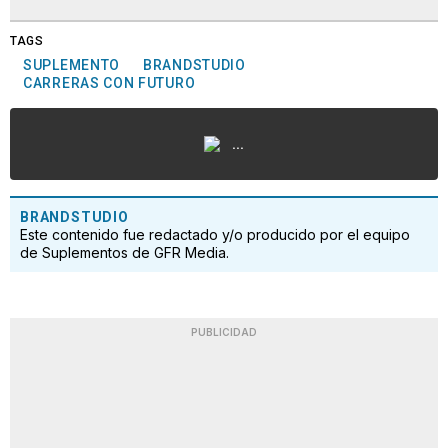
TAGS
SUPLEMENTO
BRANDSTUDIO
CARRERAS CON FUTURO
...
BRANDSTUDIO
Este contenido fue redactado y/o producido por el equipo
de Suplementos de GFR Media.
PUBLICIDAD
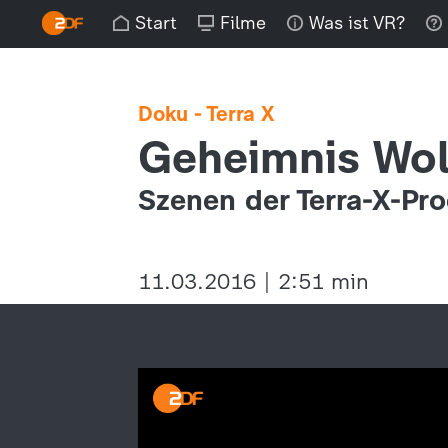
Start
Filme
Was ist VR?
Doku - Terra X
Geheimnis Wol
Szenen der Terra-X-Pro
11.03.2016 | 2:51 min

■ **Exercise details**: Output the text lines from both rows verbatim, in their original order, and omit the picture markers.

■ **Response below**:
TAGS
SUPLEMENTO
BRANDSTUDIO
CARRERAS CON FUTURO
...
BRANDSTUDIO
Este contenido fue redactado y/o producido por el equipo
de Suplementos de GFR Media.
PUBLICIDAD
Start
Filme
Was ist VR?
Doku - Terra X
Geheimnis Wol
Szenen der Terra-X-Pro
11.03.2016 | 2:51 min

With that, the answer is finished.